ほんとは、桃太郎一行が酔っ払いの大男をふんどし一枚にひん剥いて、犬、猿、雉の責めでイカされて戦闘不能になった、という珍妙な出来事なのだが……。
若き神は苦笑した。事実はおとぎ話より奇なり、と言えばいいのだろうか。まあ、無事に仕事を達成したんだ、良しとしよう。
「でね、その成果として、君、課長に昇進だよ」
「ほ、ほんとですか! あ、ありがとうございます!」
若き神は色めきだった。これで、この上司と同じ階級。もうこいつに振り回されずに済む。
「あっ、ちなみに私も階級上がってね、部長になったよ」
その言葉に、若き神は驚愕した。てめえ、何ちゃっかり手柄受け取ってんだ。ほとんど俺の手柄だろうが。

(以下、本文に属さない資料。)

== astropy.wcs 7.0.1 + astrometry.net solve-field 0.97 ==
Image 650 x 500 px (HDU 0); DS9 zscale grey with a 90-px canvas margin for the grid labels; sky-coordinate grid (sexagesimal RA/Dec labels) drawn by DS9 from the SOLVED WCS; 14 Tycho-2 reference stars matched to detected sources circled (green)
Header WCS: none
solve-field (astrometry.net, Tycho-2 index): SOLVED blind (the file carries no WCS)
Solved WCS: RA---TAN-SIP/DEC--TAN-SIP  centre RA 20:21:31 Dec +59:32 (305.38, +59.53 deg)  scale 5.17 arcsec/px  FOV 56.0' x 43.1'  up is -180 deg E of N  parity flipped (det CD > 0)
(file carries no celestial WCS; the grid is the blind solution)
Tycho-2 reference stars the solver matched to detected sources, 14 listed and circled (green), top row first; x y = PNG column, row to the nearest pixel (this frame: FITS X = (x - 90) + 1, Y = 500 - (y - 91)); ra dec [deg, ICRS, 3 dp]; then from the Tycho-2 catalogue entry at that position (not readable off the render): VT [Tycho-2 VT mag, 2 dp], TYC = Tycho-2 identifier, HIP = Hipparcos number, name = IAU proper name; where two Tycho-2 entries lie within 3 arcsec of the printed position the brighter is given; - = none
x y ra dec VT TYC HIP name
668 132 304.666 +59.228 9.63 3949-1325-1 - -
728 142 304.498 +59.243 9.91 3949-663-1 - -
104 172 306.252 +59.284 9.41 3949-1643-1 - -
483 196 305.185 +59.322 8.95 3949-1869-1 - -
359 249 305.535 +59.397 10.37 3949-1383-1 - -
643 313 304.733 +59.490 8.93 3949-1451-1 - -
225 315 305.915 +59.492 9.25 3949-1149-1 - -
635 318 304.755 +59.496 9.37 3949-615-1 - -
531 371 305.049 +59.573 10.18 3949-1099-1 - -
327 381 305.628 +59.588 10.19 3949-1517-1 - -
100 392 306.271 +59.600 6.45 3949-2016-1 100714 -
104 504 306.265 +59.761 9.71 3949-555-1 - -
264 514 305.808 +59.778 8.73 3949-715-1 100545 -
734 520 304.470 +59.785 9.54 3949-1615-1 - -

若き神が怒りで震えていると、上司の偉い神様は恐ろしい事を口走った。
「うちの社長がさ、気を良くしちゃって。次の新しいおとぎ話の基となる事実を作って、ってまたお願いしてきてさ」
「なっ!?」
「はい、これ! また台本用意しているから!」
若き神にまた、新たな台本が渡された。触れると、若き神の頭に内容が流れ込んでくる。
『金太郎』
「なっ、何ですかこれ!? 全裸の男の子が『金』と書かれた前替えを付けて、大きな鉞(まさかり)担いでるって!?」
「ほら、主人公はインパクトが大事じゃない」
「いやいや!? ちょっと待ってくだ――!?」
若き神の足元に突如、転送用の魔法陣が発現した。
「今から出張扱いにするからね。じゃあ、『金太郎』っていう、おとぎ話の基となる出来事を台本通りにやってきてね! あっ、期限はまた7日間だよ。えっと、行先は日本のとある上空。頑張って」
「いやぁぁぁぁー!? どちくしょうがああああああッッー!!」
若き神の足元の魔法陣が眩い光をはなった。そして若き神は、また新たなおとぎ話『金太郎』の基となる出来事を起こしに、旅だったのだった。